I am currently on a marathon of equine-specific externships that are (nearly) consecutive, totaling 6 block rotations, that are keeping me off-campus for almost 6 months.
As someone looking to pursue an equine internship and residency, I picked practices that have internship programs I am interested in, that practice the type of medicine I am interested in and are in locations I could see myself living in the future. As I’ve begun to travel, I’m starting to pick up on how I can make the most of my experiences.
- Do your research.
This is before you even pick your externship. What type of practice do you want? Do you want a big practice or a small one? A specialty center of some type? Geographic preference? Do you want to pursue an internship or job at this practice? Do you know anyone who has externed there, or know people who use the vets at the practices you are looking at? Do they offer housing to their externs? Do they let their externs be hands-on, or is it more of a shadowing experience?
You have to decide what kind of practice you are looking for before you even reach out to set up your externship, and doing your due diligence prior to will increase the likelihood that your externship experience lines up with your expectations.
- Do your research (again).
So you have your dream externship set up and you can’t wait. Time to do more research. Comb through their website, their Facebook page, ask peers what they know; time to start your best investigative work. Learn what vets you will be working with, the technicians’ names, learn the history of the practice, learn what their specialties are, their type of clientele, and be as prepared as you can walking in the door. Make sure you know how to get to the practice, where you need to go, if they offer housing (and if they do, what amenities are provided – some places don’t provide bedding or towels; some places may only have a microwave and fridge as their kitchen; you will want to be adequately prepared on that front).
Having some familiarity with the veterinarians’ names and the practice shows your interest in them and their business (and it’s less awkward if you don’t have to ask everyone their names 10 times over again).
- Ask questions.
This one is huge; you are completing an externship to expand your knowledge, and the practice you are at offers externships for a reason – to continue to educate students. Utilize the clinicians, technicians, and interns. Ask how they do different procedures, anesthesia, surgical prep and procedures, etc. Ask about the practice, the clients they see, why they do things a certain way (or not). Ask them to explain imaging you may not be able to interpret or understand what you are looking at. Ask why they prefer a certain treatment over another.
- Be willing to help.
Another big one. You may only be at a practice for a short period of time, but during that time you are considered part of that team. Helping with any and everything not only gets you more involved with the practice, but may open doors to the clinicians letting you get more hands-on. Offer to hold or restrain patients, run and grab supplies or equipment, clean up messes, help re-set surgery, clean stalls, help with overnight checks or emergencies…whatever it may be, make yourself useful. It might not always be glamorous, but demonstrating a good work ethic never hurt anyone.
- Be memorable.
You are likely at an externship because it is a practice you want to intern at or potentially apply for a job after graduation. Which means that the clinicians who will be making that decision down the line have to remember you.

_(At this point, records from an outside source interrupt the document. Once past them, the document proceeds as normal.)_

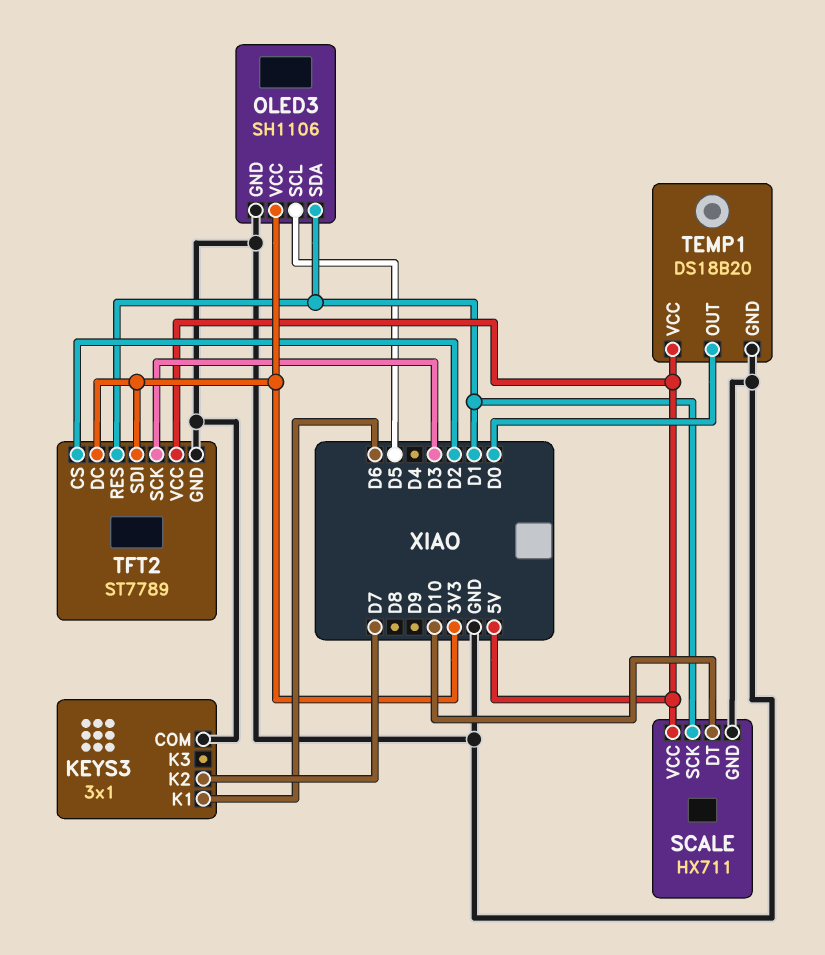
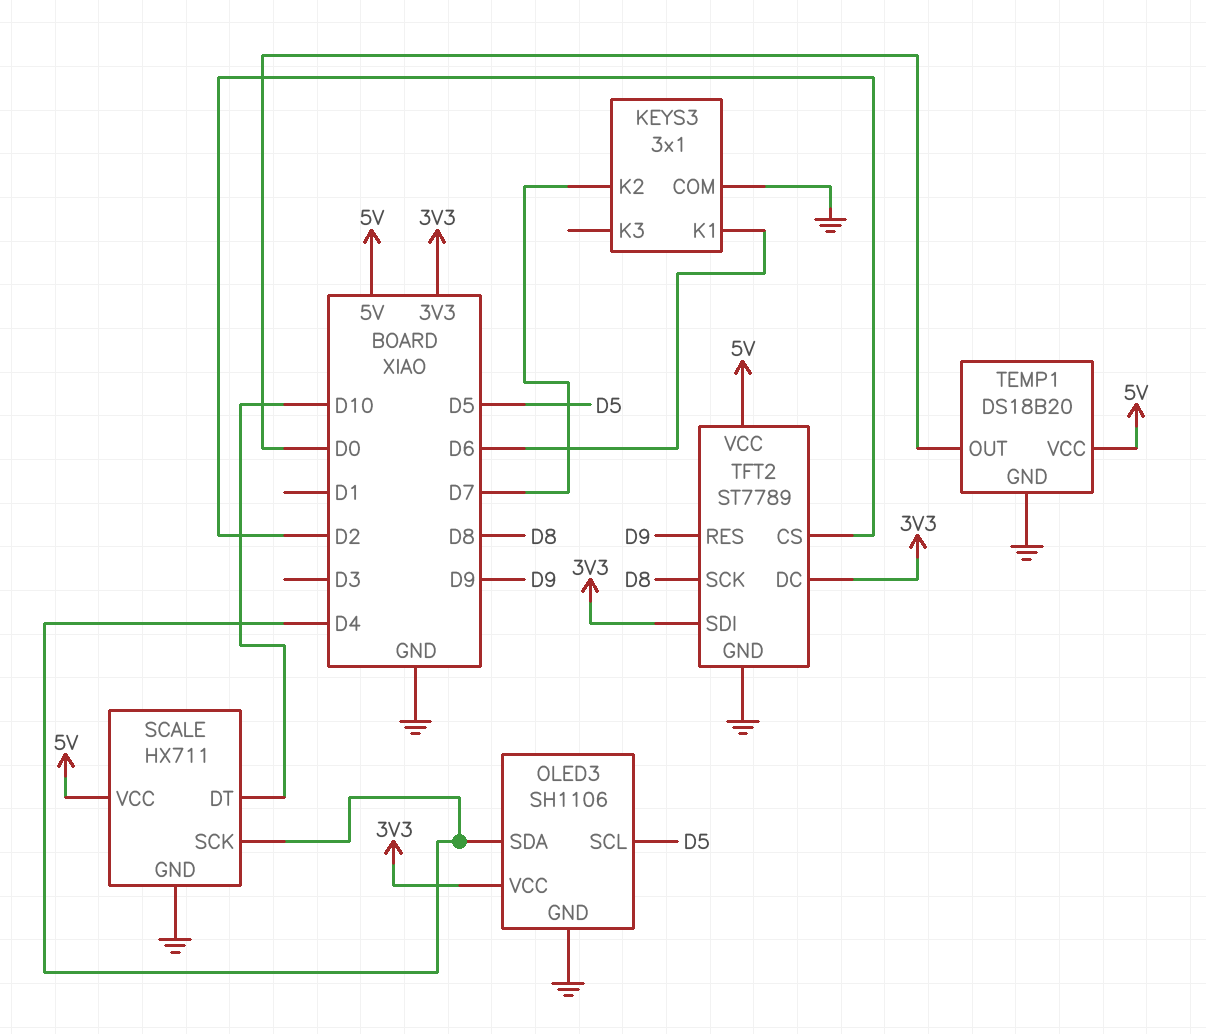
OLED3 pin SDA: D1 -> D4
SCALE pin SCK: D1 -> D4
TFT2 pin RES: D1 -> D9
TFT2 pin SCK: D3 -> D8

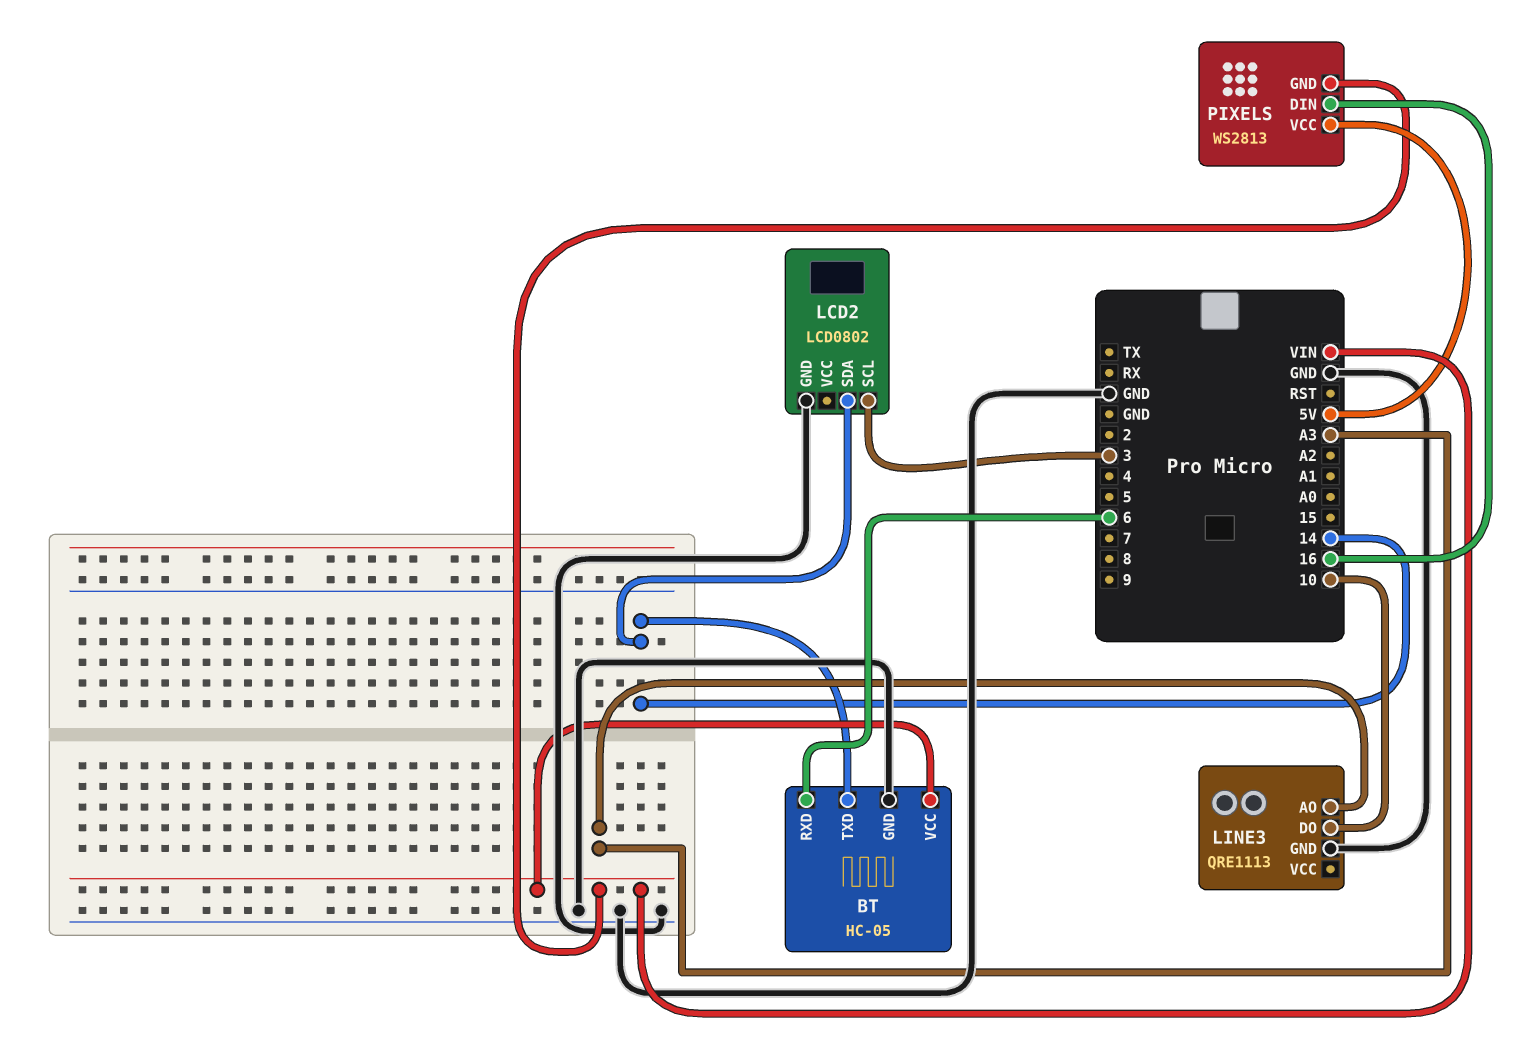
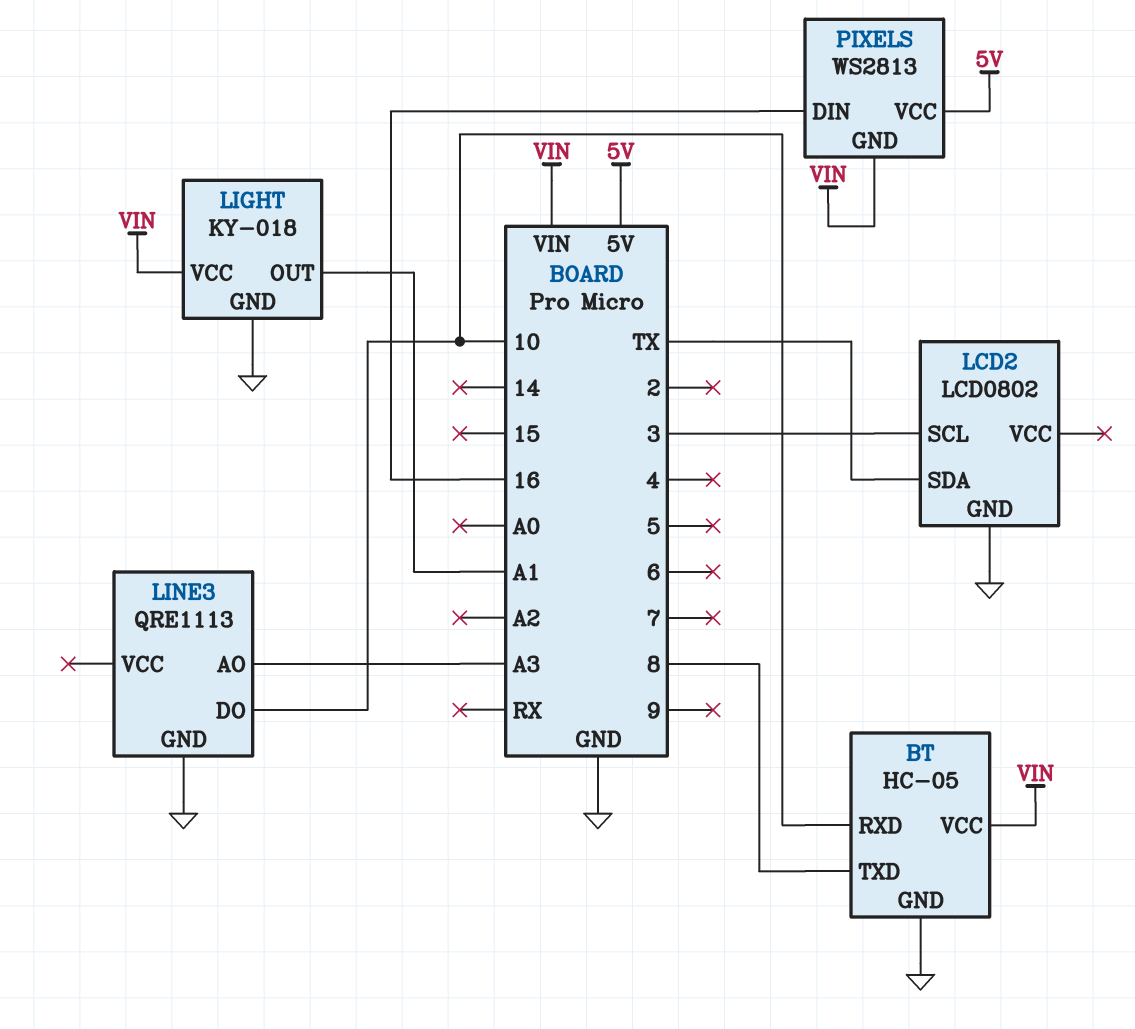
BT pin RXD: 6 -> 10
BT pin TXD: 14 -> 8
LCD2 pin SDA: 14 -> TX
LIGHT: none -> KY-018
LIGHT pin GND: none -> GND
LIGHT pin OUT: none -> A1
LIGHT pin VCC: none -> VIN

Some of the previous tips will help make your externship stick in their mind – ask questions, be helpful, work hard. Make sure that you have the chance to work alongside the owners of the practice so they have the chance to see your face during your externship, especially if you are at a very large practice.
Externships are a great way to expand your circle of professional contacts, and even if you don’t want to work at the practice you extern at, making connections with the professionals at your externship may be helpful in the future when you may need references, advice, or when looking for a job at another practice.
Sometimes it might feel funny to jump into things, but if you are a fly on the wall for the entirety of your externship, you are not going to stick out. Find out what you can do to help and be ready to just jump in with both feet.
I have found it doesn’t take much to make a positive impression; be kind, be respectful, be willing to lend a hand at whatever task you can, leave things cleaner than you found them, be respectful of the duties assigned to you as an extern and do not overstep what you are allowed to do, ask questions, and perhaps most importantly, let your passion for veterinary medicine shine through. Externships are what you make of them; it is up to you to create the experience that you want. Use the time wisely, learn what you can, and enjoy the value of different perspectives than your rotations at your school.